Não vos admireis se as comunicações que vos dão os Espíritos elevados, inteiramente apoiadas na moral do Salvador, vo-la confirmando e a desenvolvendo, vos oferecem tantos pontos de contacto e de similitude com os mistérios dos Antigos. É que os Antigos tinham a intuição das coisas do mundo invisível e do que deveria acontecer e que diversos tinham por missão preparar os caminhos.

Observai e estudai com cuidado as comunicações que recebeis; aceitai o que a razão não recusa; repeli o que a choca; pedi esclarecimentos sobre as que vos deixam na dúvida. Tendes aqui a marcha a seguir para transmitir às gerações futuras, sem medo de vê-las desnaturadas, as verdades que separareis sem esforço de seu cortejo inevitável de erros.
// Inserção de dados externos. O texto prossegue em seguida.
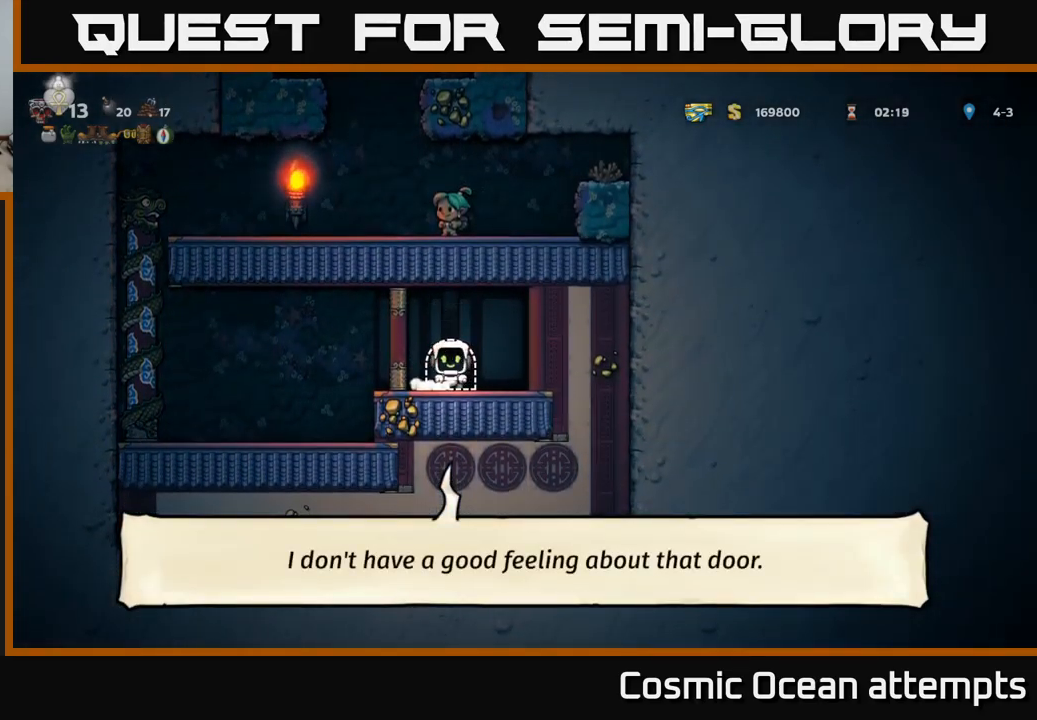
{"buttons": [], "left_stick": "center", "right_stick": "center", "events": [[200, "L2", "down"], [333, "L2", "up"]]}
Trabalhai, tornai-vos úteis aos vossos irmãos e a vós próprios. Não podeis prever a felicidade que o futuro vos reserva pela contemplação de vossa obra.

SANTO AGOSTINHO

OBSERVAÇÃO: Esta comunicação foi obtida por um jovem, médium sonâmbulo iletrado. Foi-nos enviada pelo Sr. Dumas, negociante em Sétif, membro da Sociedade Espírita de Paris, que informa que o sensitivo ignora o sentido da maioria das palavras e nos transmite o nome de dez pessoas notáveis, presentes à sessão. Os médiunsiletrados que recebem comunicações acima de seu alcance intelectual são muito numerosos. Mostraram-nos há pouco uma página verdadeiramente notável, recebida em Lyon, por uma senhora que não sabe ler nem escrever e não sabe uma palavra do que escreve; seu marido, que é quase como ela, o decifra por intuição, no correr da sessão, mas no dia seguinte isto lhe é impossível. As outras pessoas a lêem sem muita dificuldade. Não está aí a aplicação das palavras do Cristo: “Vossas mulheres e vossas filhas profetizarão e farão prodígios?Não é um prodígio escrever, pintar, desenhar, fazer música e poesia que não se o sabe? Pedis sinais materiais? Ei-los. Dirão os incrédulos que é efeito da imaginação? Se o fosse, haveria que convir que tais pessoas têm a imaginação na mão e não no cérebro. Ainda uma vez, uma teoria só é boa com a condição de explicar todos os fatos. Se um só a contradisser, é que é falsa ou incompleta.